Вечер барочной музыки в Большом зале Консерватории можно было с уверенностью поместить в топ-список филармонического сезона еще до того, как лидер исторического исполнительства Тон Коопман вышел на сцену.
Знаменитый голландец Тон Коопман — уважаемый в мире аутентист, специалист по музыке XVIII века, создатель и руководитель Амстердамского барочного оркестра и хора. Коллективы эти — олицетворение правильного подхода к старой музыке, поэтому концерт в Большом зале Консерватории можно сразу зачислить в топ-список филармонического сезона. Огромный интерес вызывала и программа: две духовные кантаты двух современников — Георга Филиппа Телемана (1681—1767) и Иоганна Себастьяна Баха (1685—1750). Оба композитора — типичные авторы эпохи барокко, где духовная устойчивость и творческое изобилие были нормой, безусловной и необсуждаемой. Во времена торжества канона сочинения в одном жанре щедро лепились по одной модели — десятками, а то и сотнями. В огромном наследии Баха (около тысячи произведений) примерно триста духовных кантат. Их темы определял лютеранский церковный календарь, а основой для текста служила Библия. Но задача у любого барочного сочинения одна: соотнести земное и преходящее с божественным и вечным, вписать человеческую бренность в бесконечный поток бытия. Кантаты исполнялись каждое воскресенье, и у Баха, служившего в церкви Святого Фомы в Лейпциге, как минимум три полных годовых цикла. У Телемана же — аж двенадцать! Этот автор, в отличие об Баха, много сделал также в модном светском театральном жанре, опере — их у него сорок четыре. Светские интересы изрядно повлияли на стиль его духовной музыки. Телеман — позитивист, он постоянно находится в диалоге со слушателем, его картина мира излучает радость. Страдание у него — временно, оно существует лишь затем, чтобы утвердить то, что принадлежит человеку по праву рождения: здоровье и счастье. У Баха — иной подход: его музыка — монолог, и обращен он только к самому себе; жизнь подобна чаше страданий, а радость дано обрести лишь в слиянии с Богом — в вечности.

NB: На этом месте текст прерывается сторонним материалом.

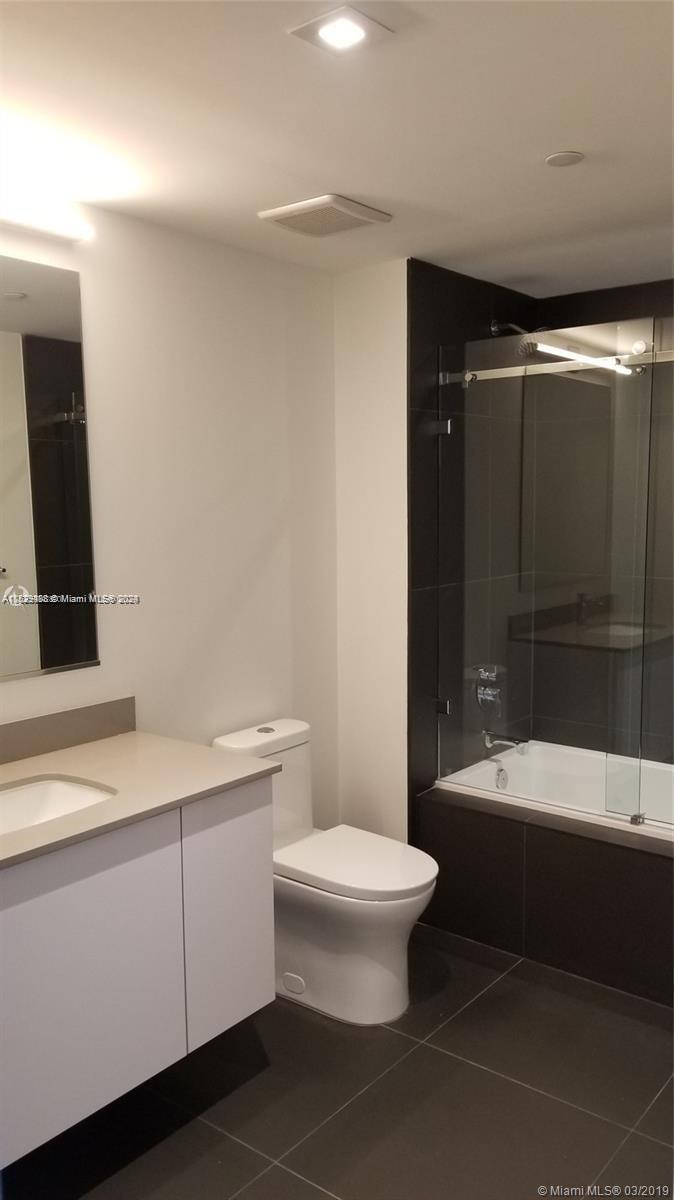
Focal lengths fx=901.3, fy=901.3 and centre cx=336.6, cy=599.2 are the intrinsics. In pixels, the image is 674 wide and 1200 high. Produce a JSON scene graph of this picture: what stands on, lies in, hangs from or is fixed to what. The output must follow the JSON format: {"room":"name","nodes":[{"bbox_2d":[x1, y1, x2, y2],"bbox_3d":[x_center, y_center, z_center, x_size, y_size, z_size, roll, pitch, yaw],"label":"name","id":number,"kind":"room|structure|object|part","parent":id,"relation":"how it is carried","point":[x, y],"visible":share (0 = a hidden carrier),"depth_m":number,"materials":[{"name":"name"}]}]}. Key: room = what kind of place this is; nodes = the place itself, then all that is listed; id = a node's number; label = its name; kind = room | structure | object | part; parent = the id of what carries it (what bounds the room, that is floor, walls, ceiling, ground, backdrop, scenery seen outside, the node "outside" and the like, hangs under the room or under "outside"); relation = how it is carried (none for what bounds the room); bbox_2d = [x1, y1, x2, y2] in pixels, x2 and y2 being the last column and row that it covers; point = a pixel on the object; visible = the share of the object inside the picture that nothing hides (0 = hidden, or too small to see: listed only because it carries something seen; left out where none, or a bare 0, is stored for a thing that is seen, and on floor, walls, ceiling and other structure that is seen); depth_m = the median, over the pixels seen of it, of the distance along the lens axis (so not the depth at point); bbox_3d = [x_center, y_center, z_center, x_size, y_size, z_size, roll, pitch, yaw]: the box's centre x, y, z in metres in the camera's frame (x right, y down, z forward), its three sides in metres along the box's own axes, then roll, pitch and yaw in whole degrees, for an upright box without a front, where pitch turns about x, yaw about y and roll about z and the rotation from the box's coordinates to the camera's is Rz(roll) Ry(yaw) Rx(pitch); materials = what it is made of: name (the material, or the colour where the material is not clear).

Противоборство этих позиций и стало внутренним сюжетом концерта. Кантата Телемана «Воскресение и вознесение Иисуса» (1761) и кантата Баха «Я претерпел много горя» (1714) — два полюса барочного миропонимания: жизнь как умножение радости и жизнь как преодоление скорби. Кантата Телемана — почти что опера: и по продолжительности (почти полтора часа), и по тонусу (действие стремительно и энергично), и по драматургии (многофигурные сцены-ансамбли с хором). Все это нужно затем, чтобы в финале — хоровом «Аллилуйя!» — обрести новое качество бытия — высокую и незыблемую радость от ясного понимания миропорядка, которое открывается в результате нашего духовного труда.

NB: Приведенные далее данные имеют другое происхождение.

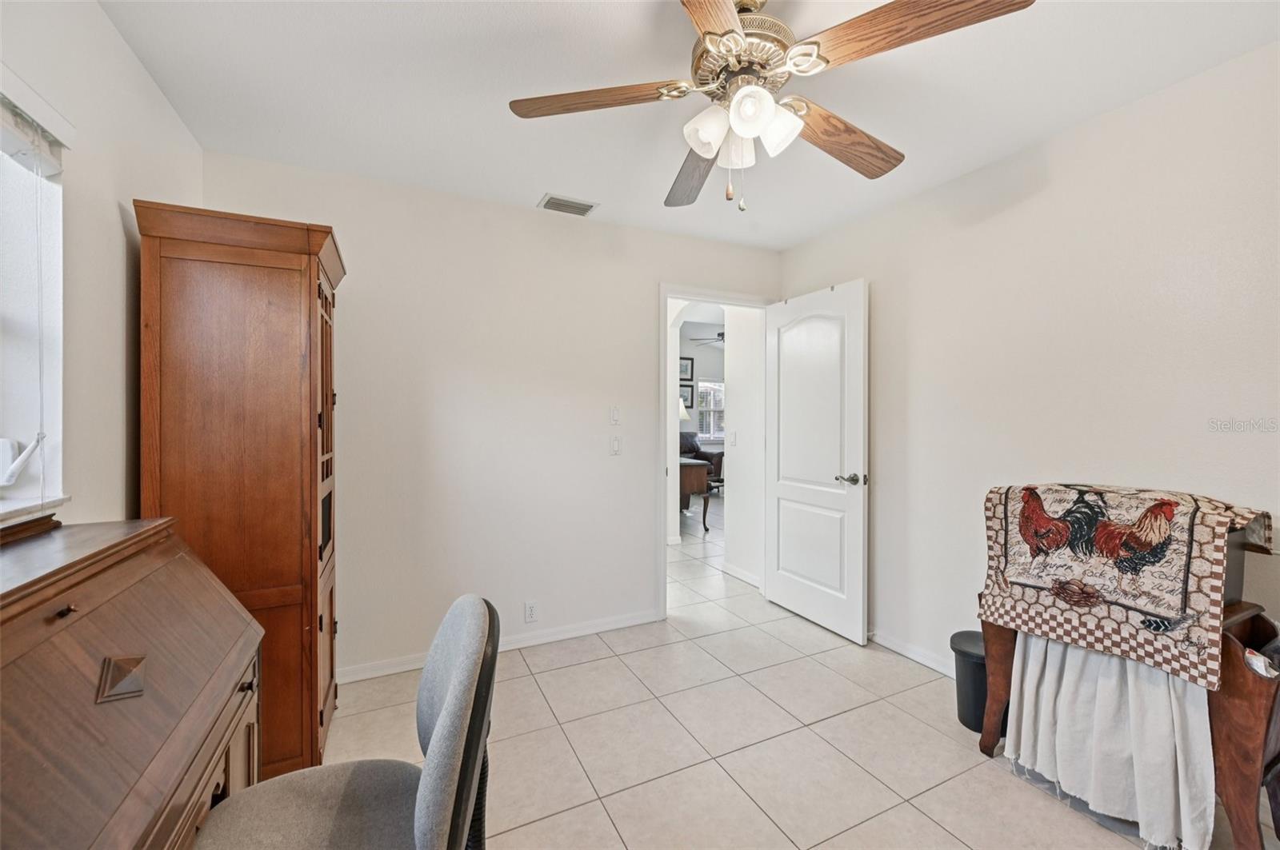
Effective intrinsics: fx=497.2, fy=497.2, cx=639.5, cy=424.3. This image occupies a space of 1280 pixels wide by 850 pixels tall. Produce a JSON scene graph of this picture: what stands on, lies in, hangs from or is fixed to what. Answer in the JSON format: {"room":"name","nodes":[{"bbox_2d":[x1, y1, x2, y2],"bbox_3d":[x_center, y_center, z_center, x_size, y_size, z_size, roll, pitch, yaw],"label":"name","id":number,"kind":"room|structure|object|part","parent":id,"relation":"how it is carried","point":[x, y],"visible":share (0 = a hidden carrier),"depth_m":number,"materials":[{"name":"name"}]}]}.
{"room":"office","nodes":[
{"label":"office","id":0,"kind":"room"},
{"bbox_2d":[0,0,202,530],"bbox_3d":[-1.179,0.034,0.494,0.159,2.457,3.720,0,0,-26],"label":"left wall","id":1,"kind":"structure","parent":0,"point":[158,100],"depth_m":1.41,"materials":[{"name":"white paint"}]},
{"bbox_2d":[0,89,66,515],"bbox_3d":[-1.361,-0.244,0.812,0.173,0.943,1.024,0,0,-26],"label":"window","id":2,"kind":"structure","parent":1,"relation":"in","point":[14,326],"depth_m":1.23,"materials":[{"name":"white"}]},
{"bbox_2d":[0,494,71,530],"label":"window sill","id":3,"kind":"structure","parent":1,"relation":"attached to","point":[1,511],"depth_m":1.16,"materials":[{"name":"white stone"}]},
{"bbox_2d":[0,67,71,177],"bbox_3d":[-1.270,-0.677,0.842,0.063,0.128,0.959,0,0,-26],"label":"window blind","id":4,"kind":"object","parent":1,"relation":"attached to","point":[11,134],"visible":0.99,"depth_m":1.15,"materials":[{"name":"white"}]},
{"bbox_2d":[200,151,781,685],"bbox_3d":[-0.475,0.008,2.926,3.321,2.462,0.123,0,0,-26],"label":"back wall","id":5,"kind":"structure","parent":0,"point":[632,303],"depth_m":2.68,"materials":[{"name":"white paint"}]},
{"bbox_2d":[341,608,664,683],"bbox_3d":[-0.822,1.201,2.675,2.145,0.079,0.015,0,0,-26],"label":"baseboard","id":6,"kind":"structure","parent":5,"relation":"attached to","point":[585,633],"depth_m":2.74,"materials":[{"name":"white paint"}]},
{"bbox_2d":[524,600,538,622],"bbox_3d":[-0.610,1.047,2.780,0.070,0.115,0.009,0,0,-26],"label":"wall socket","id":7,"kind":"object","parent":5,"relation":"attached to","point":[530,610],"visible":0.99,"depth_m":2.78,"materials":[{"name":"white plastic"}]},
{"bbox_2d":[609,404,620,423],"bbox_3d":[-0.147,-0.054,2.999,0.071,0.115,0.013,0,0,-26],"label":"light switch","id":8,"kind":"object","parent":5,"relation":"attached to","point":[614,415],"visible":0.98,"depth_m":3.00,"materials":[{"name":"white plastic"}]},
{"bbox_2d":[609,434,621,454],"bbox_3d":[-0.144,0.124,2.991,0.071,0.116,0.013,0,0,-26],"label":"light switch","id":9,"kind":"object","parent":5,"relation":"attached to","point":[614,447],"visible":0.98,"depth_m":2.99,"materials":[{"name":"white plastic"}]},
{"bbox_2d":[659,284,775,621],"bbox_3d":[0.510,0.191,3.390,0.912,2.104,0.162,0,0,-26],"label":"door frame","id":10,"kind":"structure","parent":5,"relation":"in","point":[662,578],"depth_m":3.20,"materials":[{"name":"white paint"}]},
{"bbox_2d":[765,278,867,645],"bbox_3d":[1.069,0.203,3.122,0.160,2.056,0.772,0,0,-26],"label":"door","id":11,"kind":"structure","parent":10,"relation":"attached to","point":[792,603],"depth_m":3.04,"materials":[{"name":"white paint"}]},
{"bbox_3d":[1.210,0.315,2.856,0.143,0.066,0.148,0,0,-26],"label":"door handle","id":12,"kind":"part","parent":11,"relation":"part of","materials":[{"name":"silver metal"}]},
{"bbox_2d":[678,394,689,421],"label":"table lamp","id":13,"kind":"object","parent":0,"point":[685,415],"visible":0.23,"depth_m":6.36,"materials":[{"name":"white fabric"}]},
{"bbox_2d":[99,0,1279,251],"bbox_3d":[0.292,-1.241,1.352,3.418,0.103,3.750,0,0,-26],"label":"ceiling","id":14,"kind":"structure","parent":0,"point":[527,190],"depth_m":1.76,"materials":[{"name":"white paint"}]},
{"bbox_2d":[537,193,599,216],"bbox_3d":[-0.397,-1.202,2.738,0.301,0.014,0.175,0,0,-26],"label":"air vent","id":15,"kind":"object","parent":14,"relation":"attached to","point":[579,209],"visible":0.99,"depth_m":2.72,"materials":[{"name":"metal"}]},
{"bbox_2d":[508,0,1036,211],"bbox_3d":[0.297,-0.894,1.404,1.227,0.610,1.232,0,0,-26],"label":"ceiling fan","id":16,"kind":"object","parent":14,"relation":"hanging from","point":[738,33],"visible":0.99,"depth_m":1.32,"materials":[{"name":"metal"}]},
{"bbox_3d":[-0.122,-0.898,1.390,0.534,0.043,0.255,0,0,0],"label":"blade","id":17,"kind":"part","parent":16,"relation":"part of","materials":[{"name":"brown wood"}]},
{"bbox_3d":[0.192,-0.869,1.742,0.261,0.058,0.567,0,0,-7],"label":"blade","id":18,"kind":"part","parent":16,"relation":"part of","materials":[{"name":"brown wood"}]},
{"bbox_3d":[0.184,-0.785,1.348,0.114,0.117,0.113,0,0,-26],"label":"shade","id":19,"kind":"part","parent":16,"relation":"part of","materials":[{"name":"white glass"}]},
{"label":"blade","id":20,"kind":"part","parent":16,"relation":"part of","materials":[{"name":"brown wood"}]},
{"bbox_3d":[0.269,-0.779,1.408,0.104,0.116,0.105,0,0,-26],"label":"shade","id":21,"kind":"part","parent":16,"relation":"part of","materials":[{"name":"white glass"}]},
{"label":"motor housing","id":22,"kind":"part","parent":16,"relation":"part of","materials":[{"name":"metal"}]},
{"bbox_3d":[0.279,-0.792,1.267,0.108,0.114,0.109,0,0,-26],"label":"shade","id":23,"kind":"part","parent":16,"relation":"part of","materials":[{"name":"white glass"}]},
{"bbox_3d":[0.371,-0.790,1.343,0.112,0.117,0.112,0,0,-26],"label":"shade","id":24,"kind":"part","parent":16,"relation":"part of","materials":[{"name":"white glass"}]},
{"bbox_3d":[0.608,-0.879,1.554,0.586,0.054,0.242,0,0,-26],"label":"blade","id":25,"kind":"part","parent":16,"relation":"part of","materials":[{"name":"brown wood"}]},
{"bbox_3d":[0.598,-0.893,1.179,0.300,0.044,0.501,0,0,-26],"label":"blade","id":26,"kind":"part","parent":16,"relation":"part of","materials":[{"name":"brown wood"}]},
{"bbox_2d":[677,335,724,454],"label":"far room wall","id":27,"kind":"structure","parent":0,"point":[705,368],"depth_m":9.41,"materials":[{"name":"paint"}]},
{"bbox_2d":[678,356,694,382],"bbox_3d":[0.816,-1.013,9.200,0.428,0.438,0.026,0,0,-26],"label":"picture frame","id":28,"kind":"object","parent":27,"relation":"attached to","point":[685,370],"visible":0.82,"depth_m":9.22,"materials":[{"name":"black wood"}]},
{"bbox_2d":[679,382,694,408],"bbox_3d":[0.806,-0.523,9.035,0.409,0.441,0.028,0,0,-26],"label":"picture frame","id":29,"kind":"object","parent":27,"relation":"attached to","point":[687,395],"visible":0.62,"depth_m":9.06,"materials":[{"name":"black wood"}]},
{"bbox_2d":[695,378,724,440],"bbox_3d":[1.454,-0.283,9.408,1.185,1.175,0.118,0,0,-26],"label":"far window","id":30,"kind":"structure","parent":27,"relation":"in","point":[714,434],"depth_m":9.37,"materials":[{"name":"white"}]},
{"bbox_2d":[690,328,726,345],"bbox_3d":[1.415,-1.462,7.732,1.162,0.475,1.169,0,0,-26],"label":"far ceiling fan","id":31,"kind":"object","parent":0,"point":[720,335],"visible":0.5,"depth_m":7.66,"materials":[{"name":"metal"}]},
{"bbox_2d":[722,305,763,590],"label":"hallway wall","id":32,"kind":"structure","parent":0,"point":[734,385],"depth_m":3.93,"materials":[{"name":"white paint"}]},
{"bbox_2d":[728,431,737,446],"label":"light switch","id":33,"kind":"object","parent":32,"relation":"attached to","point":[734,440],"visible":0.98,"depth_m":4.06,"materials":[{"name":"white plastic"}]},
{"bbox_2d":[721,561,761,589],"bbox_3d":[0.838,1.192,3.860,0.015,0.083,0.712,0,0,-26],"label":"baseboard","id":34,"kind":"structure","parent":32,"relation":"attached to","point":[752,581],"depth_m":3.93,"materials":[{"name":"white paint"}]},
{"bbox_2d":[315,497,1271,849],"bbox_3d":[0.462,1.281,4.019,7.060,0.100,8.888,0,0,-26],"label":"floor","id":35,"kind":"structure","parent":0,"point":[950,839],"depth_m":1.93,"materials":[{"name":"beige tile"}]},
{"bbox_2d":[0,517,265,849],"bbox_3d":[-0.976,0.763,0.744,0.517,1.010,1.102,0,0,-26],"label":"secretary desk","id":36,"kind":"object","parent":35,"relation":"on","point":[229,606],"visible":1,"depth_m":0.85,"materials":[{"name":"brown wood"}]},
{"bbox_2d":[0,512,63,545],"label":"wooden box","id":37,"kind":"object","parent":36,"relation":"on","point":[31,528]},
{"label":"knob","id":38,"kind":"part","parent":36,"relation":"part of","materials":[{"name":"metal"}]},
{"bbox_2d":[134,199,345,786],"bbox_3d":[-1.401,0.281,1.852,0.502,1.930,0.593,0,0,-26],"label":"wooden cabinet","id":39,"kind":"object","parent":35,"relation":"on","point":[319,286],"visible":0.76,"depth_m":1.63,"materials":[{"name":"brown wood"}]},
{"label":"door","id":40,"kind":"part","parent":39,"relation":"part of","materials":[{"name":"brown wood"}]},
{"bbox_2d":[190,596,500,849],"bbox_3d":[-0.558,0.801,0.951,0.555,0.880,0.528,0,0,-26],"label":"office chair","id":41,"kind":"object","parent":35,"relation":"on","point":[450,702],"visible":0.99,"depth_m":0.97,"materials":[{"name":"grey fabric"}]},
{"bbox_2d":[678,457,711,531],"bbox_3d":[0.390,0.829,6.033,0.525,0.750,0.996,0,0,-26],"label":"wooden table","id":42,"kind":"object","parent":35,"relation":"on","point":[692,472],"visible":0.45,"depth_m":5.64,"materials":[{"name":"brown wood"}]},
{"bbox_2d":[678,432,723,489],"bbox_3d":[0.727,0.657,8.276,1.042,0.998,1.004,0,0,-26],"label":"armchair","id":43,"kind":"object","parent":35,"relation":"on","point":[687,442],"visible":0.3,"depth_m":8.27,"materials":[{"name":"leather"}]},
{"bbox_2d":[950,628,1007,733],"bbox_3d":[1.451,1.081,2.098,0.259,0.343,0.258,0,0,-26],"label":"trash can","id":44,"kind":"object","parent":35,"relation":"on","point":[982,695],"visible":0.5,"depth_m":2.04,"materials":[{"name":"black plastic"}]},
{"bbox_2d":[978,516,1279,849],"bbox_3d":[1.640,0.813,1.676,0.461,0.876,0.757,0,0,-26],"label":"table","id":45,"kind":"object","parent":35,"relation":"on","point":[1241,698],"visible":0.41,"depth_m":1.38,"materials":[{"name":"brown wood"}]},
{"bbox_2d":[1004,632,1216,849],"bbox_3d":[1.480,0.906,1.598,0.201,0.603,0.527,0,0,-26],"label":"white cloth","id":46,"kind":"object","parent":45,"relation":"hanging from","point":[1108,663],"visible":0.59,"depth_m":1.52,"materials":[{"name":"white fabric"}]},
{"bbox_2d":[976,484,1277,692],"bbox_3d":[1.619,0.467,1.700,0.508,0.464,0.661,0,0,-26],"label":"quilt","id":47,"kind":"object","parent":45,"relation":"on","point":[1221,524],"visible":0.88,"depth_m":1.56,"materials":[{"name":"fabric"}]},
{"bbox_2d":[776,40,1279,682],"bbox_3d":[1.836,0.030,1.991,0.126,2.463,3.678,0,0,-26],"label":"right wall","id":48,"kind":"structure","parent":0,"point":[1068,157],"depth_m":2.02,"materials":[{"name":"white paint"}]},
{"bbox_2d":[868,628,959,678],"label":"baseboard","id":49,"kind":"structure","parent":48,"relation":"attached to","point":[895,648],"depth_m":2.61,"materials":[{"name":"white paint"}]}
]}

Путь баховской кантаты короток и тернист, зато более изыскан. Центр ее — диалог Души (сопрано) и Иисуса (бас) о человеческой слабости и божественной силе. В финале Душа обретает устойчивость в вере, но заключительное «Аллилуйя!» дается ей нелегко. Оттого и ценность его выше, чем у Телемана, где финальная радость обещана еще в начале. В целом же не так далеки друг от друга: скорбь — только участок жизни, который неизбежно останется позади, пусть иногда и вместе с самой жизнью.
Неизбежно и другое: если человек постоянно играет такую музыку (назовем ее для краткости духоподъемной), она становится основой его существования. Именно это и пленяет больше всего: Тон Коопман и его исполнители излучают радость. Исполняя музыку, солисты превращаются в инструменты, их мастерством не надо восхищаться — его можно просто не замечать. Эта анонимность, когда все внимание отдано музыке, а музыкант только обеспечивает контакт с нею, и есть главное достижение вечера, подарившего нам нечто большее, чем простой урок барочного исполнительского мастерства.